Even seeing only a quarter of the image I knew what it was. I think it was in 1983 that I saw in Germany an exhibition of Leonardo's Deluge series from the Queen’s collection. The series haunted me for many years. I have a house in Kasauli that overlooks Chandigarh, where the English planted pine trees. Every other dry season forest fires engulf the small cantonment town which, in 1984, came near to burning down my hundred-year-old house. The charred hillside brought forth the Signs of Fire series. It was also a historic summer as in the city of Amritsar, armed militants had occupied the premises of the Golden Temple. The Army flushed them out by killing both the militants and pilgrims. Eighty-three soldiers and approximately four hundred ninety-two civilians died. Then on 31 October 1984, Mrs Indira Gandhi was assassinated by her two Sikh bodyguards. My work 'In the Box' refers to the violence that took place in the aftermath.

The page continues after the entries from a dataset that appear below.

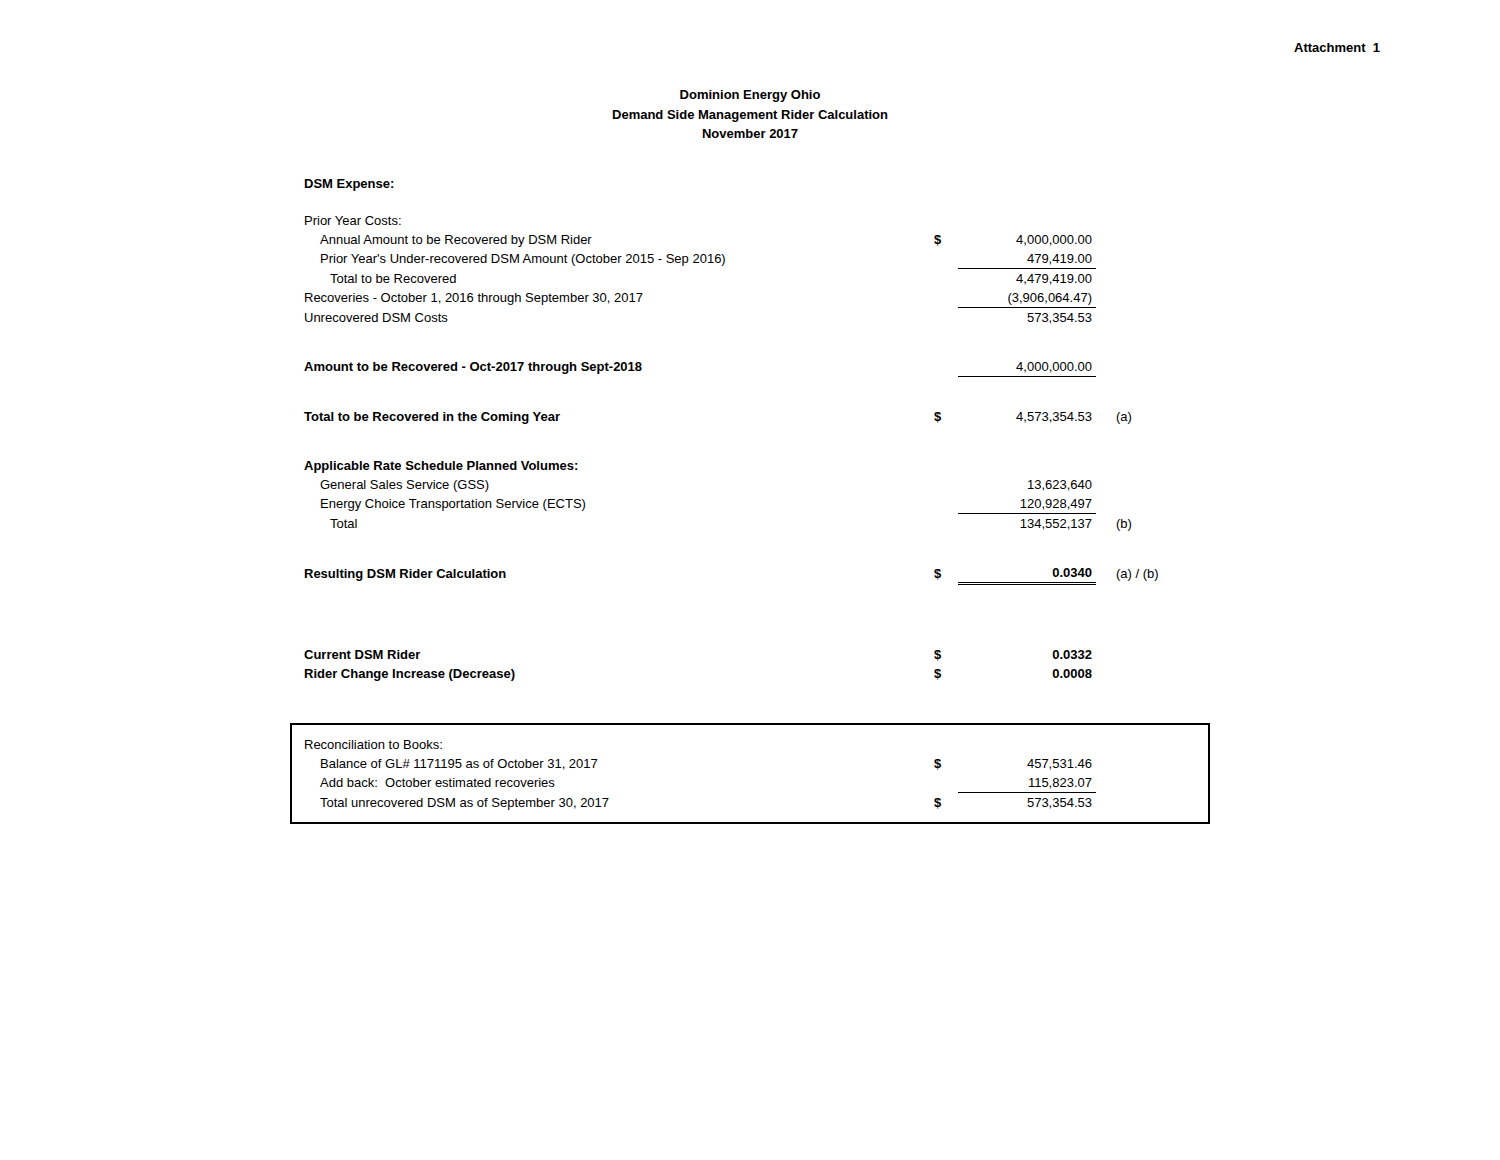Attachment 1
Dominion Energy Ohio
Demand Side Management Rider Calculation
November 2017
| DSM Expense: | | | |
| Prior Year Costs: | | | |
| Annual Amount to be Recovered by DSM Rider | $ | 4,000,000.00 | |
| Prior Year's Under-recovered DSM Amount (October 2015 - Sep 2016) | | 479,419.00 | |
| Total to be Recovered | | 4,479,419.00 | |
| Recoveries - October 1, 2016 through September 30, 2017 | | (3,906,064.47) | |
| Unrecovered DSM Costs | | 573,354.53 | |
| Amount to be Recovered - Oct-2017 through Sept-2018 | | 4,000,000.00 | |
| Total to be Recovered in the Coming Year | $ | 4,573,354.53 | (a) |
| Applicable Rate Schedule Planned Volumes: | | | |
| General Sales Service (GSS) | | 13,623,640 | |
| Energy Choice Transportation Service (ECTS) | | 120,928,497 | |
| Total | | 134,552,137 | (b) |
| Resulting DSM Rider Calculation | $ | 0.0340 | (a) / (b) |
| Current DSM Rider | $ | 0.0332 | |
| Rider Change Increase (Decrease) | $ | 0.0008 | |
| Reconciliation to Books: | | | |
| Balance of GL# 1171195 as of October 31, 2017 | $ | 457,531.46 | |
| Add back: October estimated recoveries | | 115,823.07 | |
| Total unrecovered DSM as of September 30, 2017 | $ | 573,354.53 | |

The theme of 'Turbulence' appears in three of my other exhibitions: Long Night, 1989, drawings in charcoal, made after my visit to Auschwitz in 1989; Journeys, soft pastels; and finally, Black Gold, based on a large installation at the Kochi Muziris Biennale, 2012. Muziris is a port town in Kerala, which flourished from the second century BC to about the sixth century AD and traded with the Roman Empire. Black pepper was a major export from Kerala; later historians called it ‘black gold’. There is speculation that floods destroyed this early 'urban' settlement, whose remains were discovered only in 2004. My 20 x 60 foot installation, an imaginary urban ruin, was made of thousands of discarded pot sherds from the excavation. I then flooded it by pouring twenty kilos of peppercorns over it. There are many expressions in Wright's text which resonate with these images.